▸ **What the task requires**
Within these entries, which lines include the string "CROSS"? Copy each one.

▸ **Extracted material**
___

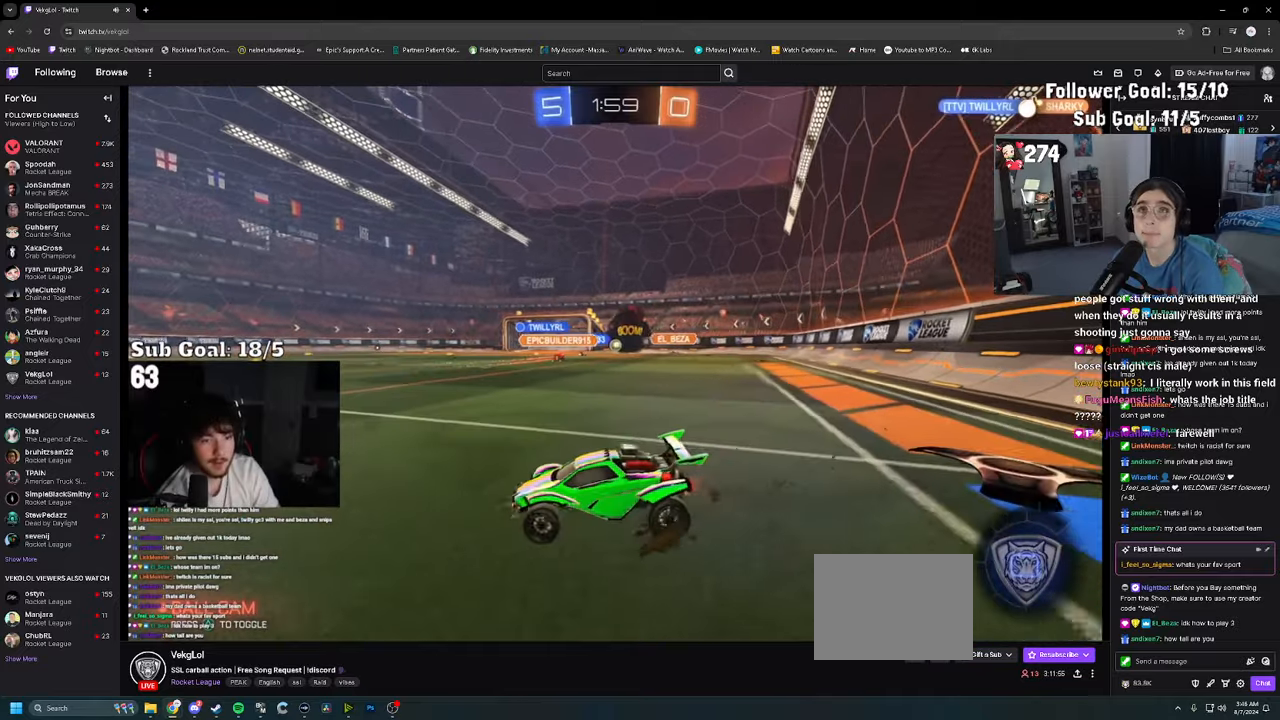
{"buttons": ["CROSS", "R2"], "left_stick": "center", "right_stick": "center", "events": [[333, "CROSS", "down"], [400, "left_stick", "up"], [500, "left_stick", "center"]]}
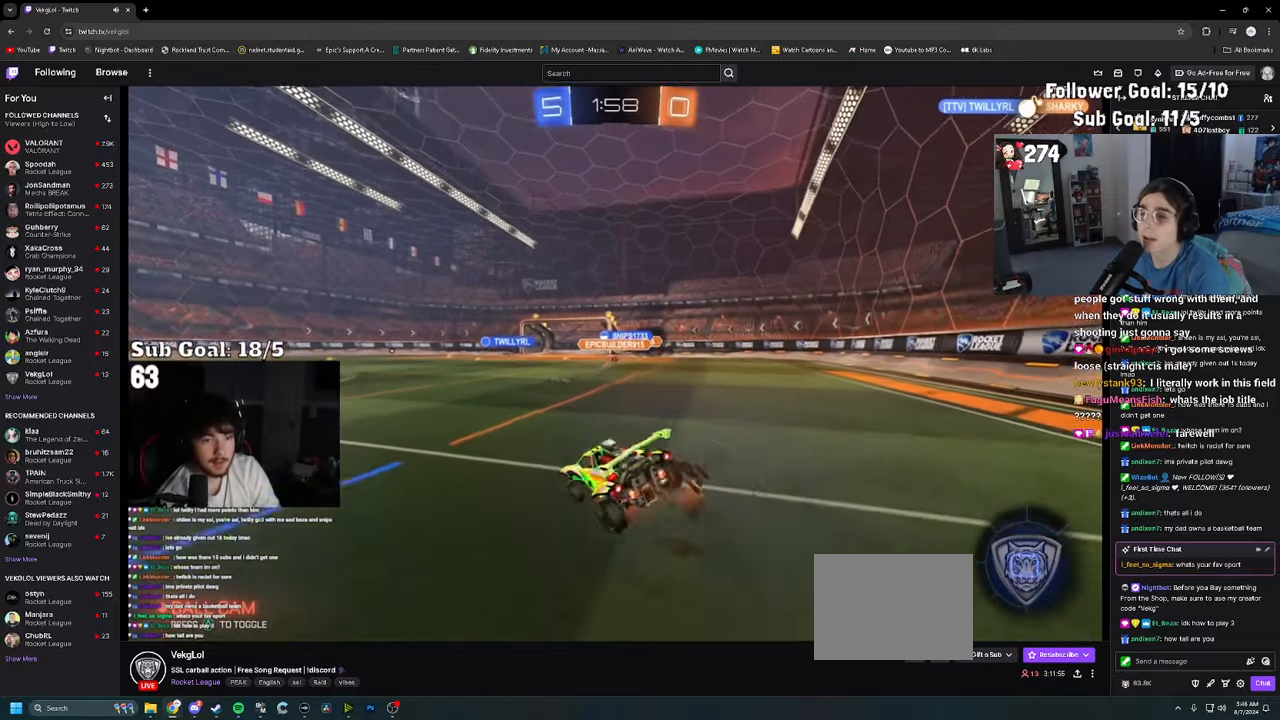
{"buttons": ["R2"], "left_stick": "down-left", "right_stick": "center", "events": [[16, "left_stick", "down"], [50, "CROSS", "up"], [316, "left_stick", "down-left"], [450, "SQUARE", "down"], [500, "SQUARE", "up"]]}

___

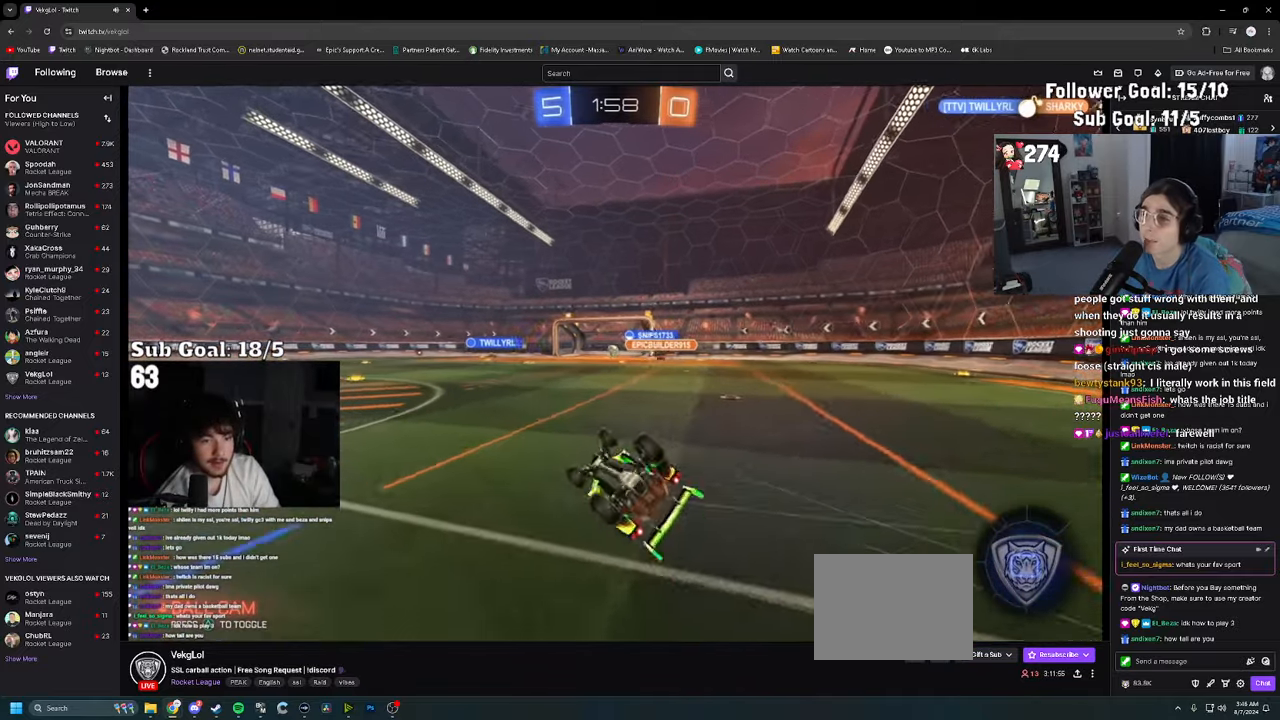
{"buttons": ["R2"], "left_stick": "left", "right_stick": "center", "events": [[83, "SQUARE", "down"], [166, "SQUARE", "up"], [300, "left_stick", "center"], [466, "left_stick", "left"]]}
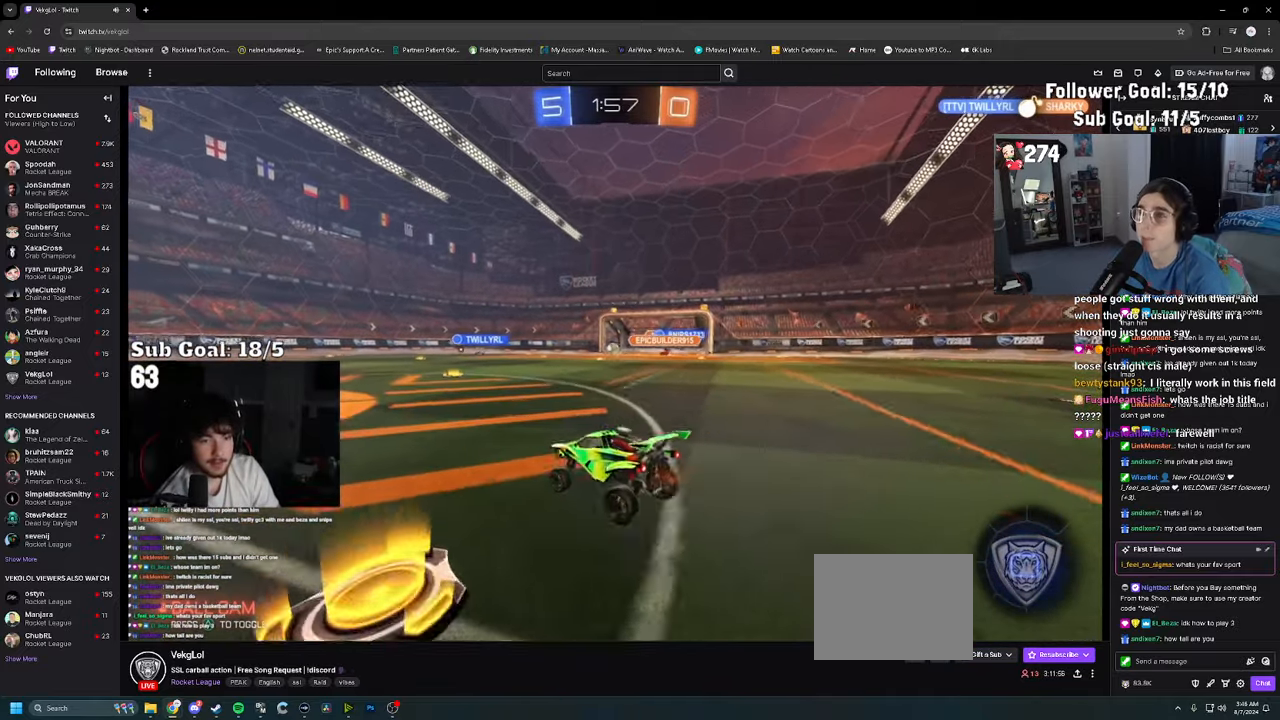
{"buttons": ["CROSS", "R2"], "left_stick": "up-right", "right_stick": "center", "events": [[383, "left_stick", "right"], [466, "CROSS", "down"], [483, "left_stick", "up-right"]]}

___

▸ **Task solution**
{"buttons": ["CROSS", "R2"], "left_stick": "center", "right_stick": "center", "events": [[333, "CROSS", "down"], [400, "left_stick", "up"], [500, "left_stick", "center"]]}
{"buttons": ["R2"], "left_stick": "down-left", "right_stick": "center", "events": [[16, "left_stick", "down"], [50, "CROSS", "up"], [316, "left_stick", "down-left"], [450, "SQUARE", "down"], [500, "SQUARE", "up"]]}
{"buttons": ["CROSS", "R2"], "left_stick": "up-right", "right_stick": "center", "events": [[383, "left_stick", "right"], [466, "CROSS", "down"], [483, "left_stick", "up-right"]]}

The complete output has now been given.